The Islamic contribution to science is not a minor footnote in the history of human knowledge. It is a central chapter - one that spans centuries, encompasses virtually every scientific discipline, and directly shaped the trajectory of modern science. The scholars of the Islamic Golden Age did not work in spite of their faith; they worked because of it. The Quran's insistence that the natural world is a book of signs to be read, studied, and understood created an intellectual culture in which scientific inquiry was not merely tolerated but celebrated as a form of worship.
The implications of this history extend well beyond historical curiosity. For Muslim communities today, it provides a powerful counter-narrative to the claim that Islam and science are in tension - a claim that is not merely false but historically illiterate. For non-Muslim audiences, it reveals the extent to which modern science stands on foundations that were laid by Muslim scholars. And for all of us, it serves as a reminder that the pursuit of knowledge flourishes best when civilisations invest in institutions of learning, welcome contributions from diverse sources, and treat the expansion of human understanding as a shared and sacred enterprise.
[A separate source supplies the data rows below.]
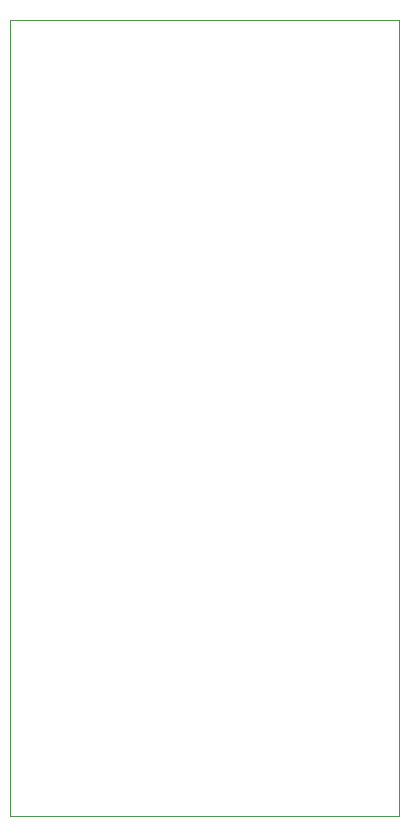
<source format=gbr>
%TF.GenerationSoftware,KiCad,Pcbnew,8.0.8*%
%TF.CreationDate,2025-03-16T18:45:55-07:00*%
%TF.ProjectId,PhonePiHat,50686f6e-6550-4694-9861-742e6b696361,rev?*%
%TF.SameCoordinates,Original*%
%TF.FileFunction,Profile,NP*%
%FSLAX46Y46*%
G04 Gerber Fmt 4.6, Leading zero omitted, Abs format (unit mm)*
G04 Created by KiCad (PCBNEW 8.0.8) date 2025-03-16 18:45:55*
%MOMM*%
%LPD*%
G01*
G04 APERTURE LIST*
%TA.AperFunction,Profile*%
%ADD10C,0.050000*%
%TD*%
G04 APERTURE END LIST*
D10*
X17545000Y-40000000D02*
X50500000Y-40000000D01*
X50500000Y-107380000D01*
X17545000Y-107380000D01*
X17545000Y-40000000D01*
M02*

</source>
References: Quran (translations referenced from Sahih International). Sahih al-Bukhari. Sahih Muslim. Sunan Ibn Majah. Sunan Abu Dawud. Jim al-Khalili, "Pathfinders: The Golden Age of Arabic Science" (Penguin, 2010). Ehsan Masood, "Science and Islam: A History" (Icon Books, 2009). David Lindberg, "Theories of Vision from al-Kindi to Kepler" (University of Chicago Press, 1976). George Saliba, "Islamic Science and the Making of the European Renaissance" (MIT Press, 2007). Seyyed Hossein Nasr, "Islamic Science: An Illustrated Study" (World of Islam Festival Publishing, 1976). Donald Hill, "Islamic Science and Engineering" (Edinburgh University Press, 1993).